Inventive station announcements
Commuting at the moment is really irritating. There’s a limited strike on the trains, so while they are still running a service, there are cancellations and delays every day. Instead of taking me less than an hour each way, for the past week the journey has taken more than 90 minutes for a distance of about 12 miles as the crow flies.
Last night, travelling home, I was feeling like it might be my lucky night. The train left on time1, and I settled back enjoying the feeling that I might actually get home at a reasonable hour. Obviously this was a bad idea, and I was enraging the gods of the railway. We waited for ages at New Street station, until the conductor came on the intercom to explain that the train didn’t have a driver. I’m no expert on railway systems, but I’m guessing that having a driver is a big help. There followed a period of a fun game of ‘train musical chairs’ in which people switch between trains because of a rumour that there might be one on the adjacent platform which might be leaving sooner than the one they are on. They then find out that there’s a different problem with that train, and come back again (rinse, repeat).
At some point during all this palaver, I was amused by an announcement made on the central intercom system (by a real person rather than the automated announcements). She apologised for the delay to the train on the adjacent platform, which was apparently due to a ‘difficult shunting procedure’. She started to announce the reason for the delay on the train I was on, but she paused. “The train on platform 8a is delayed because…” I could almost hear the cogs turning in her brain, while she tried to find a plausible excuse.
“Driver eaten by water buffalo?”. No, water buffaloes are a bit too rare in Birmingham. “Driver sucked into a parallel universe by a trans-dimensional vortex?”. Nah, too Star Trek. Hmm, got it!

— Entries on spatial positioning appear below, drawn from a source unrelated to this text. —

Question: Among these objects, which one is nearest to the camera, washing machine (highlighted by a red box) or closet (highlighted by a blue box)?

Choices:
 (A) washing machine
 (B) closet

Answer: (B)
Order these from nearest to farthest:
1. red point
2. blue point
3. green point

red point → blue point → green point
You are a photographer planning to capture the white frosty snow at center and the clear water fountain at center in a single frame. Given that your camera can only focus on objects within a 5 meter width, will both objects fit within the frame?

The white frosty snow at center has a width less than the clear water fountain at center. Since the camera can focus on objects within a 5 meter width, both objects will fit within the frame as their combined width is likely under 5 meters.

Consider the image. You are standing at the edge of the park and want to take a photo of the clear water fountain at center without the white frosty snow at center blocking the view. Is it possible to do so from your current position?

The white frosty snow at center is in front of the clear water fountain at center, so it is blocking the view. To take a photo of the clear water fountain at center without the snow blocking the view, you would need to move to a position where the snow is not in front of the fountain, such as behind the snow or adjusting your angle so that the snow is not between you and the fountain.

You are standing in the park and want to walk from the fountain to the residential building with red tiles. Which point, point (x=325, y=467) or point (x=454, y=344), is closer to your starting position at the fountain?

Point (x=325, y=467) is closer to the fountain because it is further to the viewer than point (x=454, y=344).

The intercom clicked back to open, and there was a note of triumph in her voice:
…the driver for that train is involved the difficult shunting procedure on platform 7a.
Absolute geniusâshe managed to cleverly link the two lame excuses into one all-encompassing lame excuse.

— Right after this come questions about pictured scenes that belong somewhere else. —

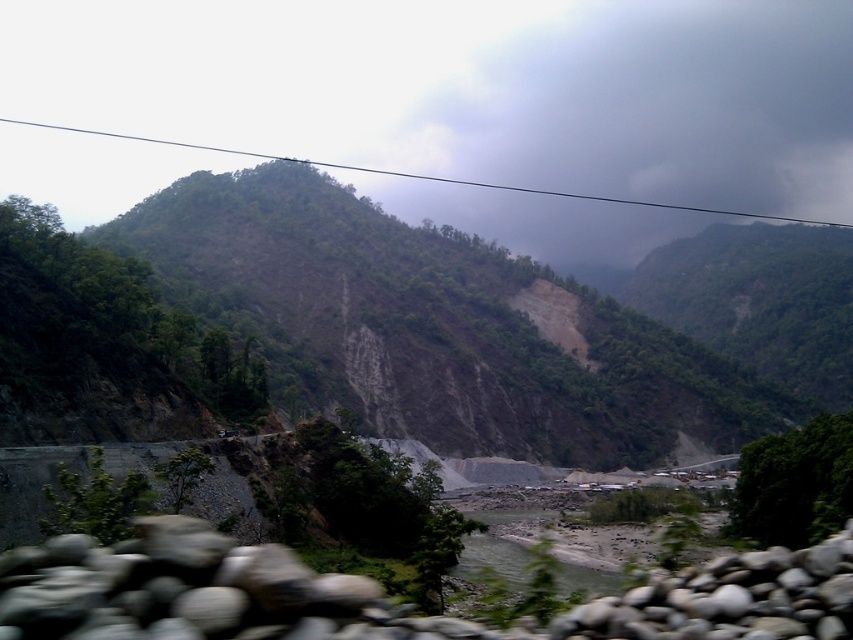
Question: Does gray smooth stones at lower right appear on the left side of brown sandy river at center?

Choices:
 (A) no
 (B) yes

Answer: (B)

Question: Which of the following is the farthest from the observer?

Choices:
 (A) (837, 616)
 (B) (781, 163)
 (C) (569, 540)

Answer: (B)

Question: Can you confirm if dark gray cloud at upper center is positioned to the left of gray smooth stones at lower right?

Choices:
 (A) no
 (B) yes

Answer: (A)

Question: Which object is the closest to the brown sandy river at center?

Choices:
 (A) gray smooth stones at lower right
 (B) dark gray cloud at upper center

Answer: (A)

Question: Where is dark gray cloud at upper center located in relation to brown sandy river at center in the image?

Choices:
 (A) below
 (B) above

Answer: (B)

Question: Which of the following is the farthest from the observer?

Choices:
 (A) brown sandy river at center
 (B) gray smooth stones at lower right

Answer: (A)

1 Well, the train was late, but so was I, so everything was in alignment.

1
I know it's not a Virgin train, but don't forget you can now leave your thoughts at this "have your say" page which must be getting so much venom by now it could restock king cobras. I also wittled on about it here, but I'm sure you already know how much I love trains...
grin----- Hehe
I feel like leaving a complaint on Virgin's page anyway, just for the hell of it. They deserve it.
My current pet hate with Central Trains is the way that the screens say that the train is on time until approximately a minute before it's due to arrive. Then it's billed as being 2 minutes later, when that time arrives, they say it will arrive in the next two minutes, and so on. When it eventually comes 40 minutes later, you realise that if you knew it would be this late in the beginning, you could have got the bus instead and been at work/home 20 minutes earlier. Grrr.
by bsag @ 14/01/2005 10:01 pm • Permalink •
2
I must say I sympathise with your views on the inability of railway companies to supply drivers for trains. I've previously been similarly irked by Air France in this sort of context.
by Simon @ 15/01/2005 3:01 am • Permalink •
3
Central Trains are the bane of my life as well. I travel the Cross City line every day and currently they cannot run a railway because the drivers don't want to work overtime! This week we were dumped off the train in the Bourneville because of a fatality on the line and left to make our own way in to Birmingham Centre. But I still use it everyday!
by nik @ 15/01/2005 5:02 pm • Permalink •
4
Simon: I think I'm lucky not to fly often enough to be irritated by flight delays (though there was one flight back from Münster when I thought I would literally die of boredom).
nik: Fun isn't it? I'm lucky that I can also use the buses, but far too often I wait for ages in expectation of a train when I could already be there on the bus.